# SHORT TASK A:
In the records, change "common name" to "vernacular name" throughout the part that opens with the line containing "common name: Ring-billed gull" and closes with the line containing "class: Gastropoda", leaving everything else unchanged, and return only those lines.

--- begin SELECTED EXCERPT ---

Road Full of Promise

Though it took the better part of thirty-two years, I’ve realized that letting go is essential to holding on, in that strange way the universe has of demanding balance and equilibrium. It hardly ever seems that way during the release; we sense it as a loss, a vulnerability, or a failure- which is exactly what compels us to hyper-vigilance but also keeps clarity and perspective out of reach.

Holding fear and love at once is damn near impossible; it’s exhausting and heart-wrenching and it tears at your soul in the pre-dawn twilight. Things feel heavier than they are, and the weight becomes unbearable, but so does the laying down of burdens. Worry offers that false sense of security, the illusion of control, a feigned preparedness for potential disaster. It feels safer without really preventing anything.

I’ve always excelled at holding on to love but routinely fail at letting go of fear, and so became a master at suffering beneath that crushing load of doubt.

This site was born five years ago last Saturday, and with it came the rebirth of my voice and my dreams, in all their beautiful, dangerous glory. I stand much closer to that girl’s vision than ever before, even though nearly every imaginable detail is different.

No one could have predicted all of the events that made up those years. Hindsight makes it tempting to wonder if at least some of them weren’t answering my subconscious call, if this very exercise wasn’t an unwitting message in a bottle to the universe.

The last five years slowly eroded every part of my life that didn’t serve my true self, whether I was ready to admit it or not at the time. They provided me with quite the education. Of all the lessons I’ve managed to learn, letting go of fear is by far the most challenging.

It’s also the only way to success.

--- end SELECTED EXCERPT ---

# SHORT TASK B:
According to the essay on letting go of fear, when was the site born?

--- begin LISTED ENTRIES ---

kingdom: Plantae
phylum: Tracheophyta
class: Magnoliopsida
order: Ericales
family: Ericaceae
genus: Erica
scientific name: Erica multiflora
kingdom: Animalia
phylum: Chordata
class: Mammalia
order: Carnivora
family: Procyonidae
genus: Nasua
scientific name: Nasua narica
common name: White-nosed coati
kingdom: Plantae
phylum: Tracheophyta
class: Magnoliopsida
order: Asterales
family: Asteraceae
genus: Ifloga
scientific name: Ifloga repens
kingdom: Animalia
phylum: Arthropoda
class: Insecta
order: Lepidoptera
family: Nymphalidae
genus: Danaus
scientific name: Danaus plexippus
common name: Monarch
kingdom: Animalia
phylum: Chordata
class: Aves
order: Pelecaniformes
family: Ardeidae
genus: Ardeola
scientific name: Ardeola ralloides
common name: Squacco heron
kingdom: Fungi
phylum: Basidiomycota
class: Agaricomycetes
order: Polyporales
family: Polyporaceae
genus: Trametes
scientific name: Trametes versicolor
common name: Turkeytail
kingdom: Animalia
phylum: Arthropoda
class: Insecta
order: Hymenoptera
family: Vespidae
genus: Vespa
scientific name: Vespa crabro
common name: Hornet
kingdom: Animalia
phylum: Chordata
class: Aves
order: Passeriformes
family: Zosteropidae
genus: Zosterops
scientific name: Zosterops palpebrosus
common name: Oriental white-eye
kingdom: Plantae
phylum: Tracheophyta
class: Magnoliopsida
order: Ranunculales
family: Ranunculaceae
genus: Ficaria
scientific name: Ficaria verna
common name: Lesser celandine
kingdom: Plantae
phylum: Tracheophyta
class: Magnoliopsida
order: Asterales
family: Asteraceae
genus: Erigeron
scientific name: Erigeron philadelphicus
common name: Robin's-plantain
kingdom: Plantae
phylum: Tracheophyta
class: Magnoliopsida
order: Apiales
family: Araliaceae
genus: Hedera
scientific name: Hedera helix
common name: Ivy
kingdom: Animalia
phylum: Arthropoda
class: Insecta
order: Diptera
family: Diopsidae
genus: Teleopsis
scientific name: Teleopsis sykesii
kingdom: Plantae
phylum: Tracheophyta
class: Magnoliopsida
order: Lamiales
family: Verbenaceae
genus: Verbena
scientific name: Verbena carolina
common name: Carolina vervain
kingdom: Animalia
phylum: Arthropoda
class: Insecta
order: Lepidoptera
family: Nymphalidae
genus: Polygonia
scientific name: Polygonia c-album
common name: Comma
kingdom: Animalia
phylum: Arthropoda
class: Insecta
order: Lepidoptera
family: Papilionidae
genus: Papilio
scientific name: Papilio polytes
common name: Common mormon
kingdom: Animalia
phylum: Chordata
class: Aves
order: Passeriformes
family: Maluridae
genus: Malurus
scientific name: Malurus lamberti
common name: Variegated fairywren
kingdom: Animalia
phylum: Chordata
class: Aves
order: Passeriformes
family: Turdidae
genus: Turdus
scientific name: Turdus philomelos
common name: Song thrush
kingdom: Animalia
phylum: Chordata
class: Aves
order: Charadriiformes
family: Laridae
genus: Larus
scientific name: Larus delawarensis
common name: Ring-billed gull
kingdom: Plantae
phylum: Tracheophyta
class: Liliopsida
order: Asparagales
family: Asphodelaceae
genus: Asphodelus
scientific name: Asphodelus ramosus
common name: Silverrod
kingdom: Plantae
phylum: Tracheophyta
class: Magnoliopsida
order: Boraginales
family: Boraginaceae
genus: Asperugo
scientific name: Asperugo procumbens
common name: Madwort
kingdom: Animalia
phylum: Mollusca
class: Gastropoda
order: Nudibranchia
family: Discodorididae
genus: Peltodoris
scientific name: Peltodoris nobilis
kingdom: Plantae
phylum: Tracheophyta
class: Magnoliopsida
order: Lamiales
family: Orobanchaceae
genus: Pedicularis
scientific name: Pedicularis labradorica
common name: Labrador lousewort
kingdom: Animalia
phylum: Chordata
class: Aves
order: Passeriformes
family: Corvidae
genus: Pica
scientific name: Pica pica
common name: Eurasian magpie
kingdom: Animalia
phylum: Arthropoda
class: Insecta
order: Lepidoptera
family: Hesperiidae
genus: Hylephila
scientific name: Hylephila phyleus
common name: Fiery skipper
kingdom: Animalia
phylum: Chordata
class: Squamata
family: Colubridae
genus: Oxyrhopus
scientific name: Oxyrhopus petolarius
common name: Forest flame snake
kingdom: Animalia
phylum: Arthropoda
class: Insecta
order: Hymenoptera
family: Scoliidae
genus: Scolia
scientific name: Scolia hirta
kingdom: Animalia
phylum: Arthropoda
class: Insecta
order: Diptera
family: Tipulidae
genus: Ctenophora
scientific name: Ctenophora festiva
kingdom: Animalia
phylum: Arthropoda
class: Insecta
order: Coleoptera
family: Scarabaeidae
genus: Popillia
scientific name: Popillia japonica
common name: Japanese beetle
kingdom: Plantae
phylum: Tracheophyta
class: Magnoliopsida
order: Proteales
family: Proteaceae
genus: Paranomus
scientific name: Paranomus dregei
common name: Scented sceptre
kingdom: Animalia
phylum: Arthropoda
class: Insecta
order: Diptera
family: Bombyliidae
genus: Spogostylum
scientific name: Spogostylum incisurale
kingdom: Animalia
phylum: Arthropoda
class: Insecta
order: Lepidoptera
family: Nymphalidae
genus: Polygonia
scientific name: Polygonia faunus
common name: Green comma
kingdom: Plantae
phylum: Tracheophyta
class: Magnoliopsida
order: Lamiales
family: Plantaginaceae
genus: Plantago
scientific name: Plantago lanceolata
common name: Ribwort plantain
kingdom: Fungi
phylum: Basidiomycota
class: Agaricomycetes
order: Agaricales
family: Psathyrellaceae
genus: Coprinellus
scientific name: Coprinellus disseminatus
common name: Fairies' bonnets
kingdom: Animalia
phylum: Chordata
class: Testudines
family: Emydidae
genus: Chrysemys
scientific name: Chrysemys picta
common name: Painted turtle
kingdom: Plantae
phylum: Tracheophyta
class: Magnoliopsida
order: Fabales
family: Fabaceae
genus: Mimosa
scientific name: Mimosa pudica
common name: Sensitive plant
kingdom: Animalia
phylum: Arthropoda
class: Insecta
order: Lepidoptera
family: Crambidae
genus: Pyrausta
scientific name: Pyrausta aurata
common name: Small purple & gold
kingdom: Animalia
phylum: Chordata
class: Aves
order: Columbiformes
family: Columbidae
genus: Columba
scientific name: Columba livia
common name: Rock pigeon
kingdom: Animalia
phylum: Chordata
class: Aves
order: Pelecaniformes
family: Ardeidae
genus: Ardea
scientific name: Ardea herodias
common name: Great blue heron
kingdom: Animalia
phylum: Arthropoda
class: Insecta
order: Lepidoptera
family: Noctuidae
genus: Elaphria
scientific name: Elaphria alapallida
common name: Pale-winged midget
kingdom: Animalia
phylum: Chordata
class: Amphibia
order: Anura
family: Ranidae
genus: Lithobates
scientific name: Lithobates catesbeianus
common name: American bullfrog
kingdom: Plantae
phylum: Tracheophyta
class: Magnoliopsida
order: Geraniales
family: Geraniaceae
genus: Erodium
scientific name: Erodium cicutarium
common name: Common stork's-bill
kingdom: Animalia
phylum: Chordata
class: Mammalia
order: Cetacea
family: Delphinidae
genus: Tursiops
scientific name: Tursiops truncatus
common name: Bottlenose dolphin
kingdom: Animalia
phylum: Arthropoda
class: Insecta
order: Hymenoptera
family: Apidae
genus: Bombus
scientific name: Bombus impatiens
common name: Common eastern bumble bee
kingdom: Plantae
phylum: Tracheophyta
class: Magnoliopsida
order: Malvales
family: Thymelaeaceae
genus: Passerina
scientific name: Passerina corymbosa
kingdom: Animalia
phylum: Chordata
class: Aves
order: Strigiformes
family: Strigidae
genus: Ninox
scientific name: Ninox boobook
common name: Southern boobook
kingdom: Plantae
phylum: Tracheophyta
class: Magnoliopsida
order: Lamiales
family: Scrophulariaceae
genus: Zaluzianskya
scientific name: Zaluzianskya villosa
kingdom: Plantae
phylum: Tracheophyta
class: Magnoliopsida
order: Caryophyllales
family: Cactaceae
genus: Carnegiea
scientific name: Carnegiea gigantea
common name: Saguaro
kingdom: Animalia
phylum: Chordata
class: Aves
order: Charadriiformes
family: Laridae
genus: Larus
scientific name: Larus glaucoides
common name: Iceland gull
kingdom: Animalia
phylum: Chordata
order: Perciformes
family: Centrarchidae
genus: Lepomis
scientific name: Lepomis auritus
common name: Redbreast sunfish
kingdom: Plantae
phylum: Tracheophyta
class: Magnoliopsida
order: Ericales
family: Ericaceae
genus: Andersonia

--- end LISTED ENTRIES ---

# TASK SOLUTION A:
vernacular name: Ring-billed gull
kingdom: Plantae
phylum: Tracheophyta
class: Liliopsida
order: Asparagales
family: Asphodelaceae
genus: Asphodelus
scientific name: Asphodelus ramosus
vernacular name: Silverrod
kingdom: Plantae
phylum: Tracheophyta
class: Magnoliopsida
order: Boraginales
family: Boraginaceae
genus: Asperugo
scientific name: Asperugo procumbens
vernacular name: Madwort
kingdom: Animalia
phylum: Mollusca
class: Gastropoda

# TASK SOLUTION B:
Five years ago last Saturday.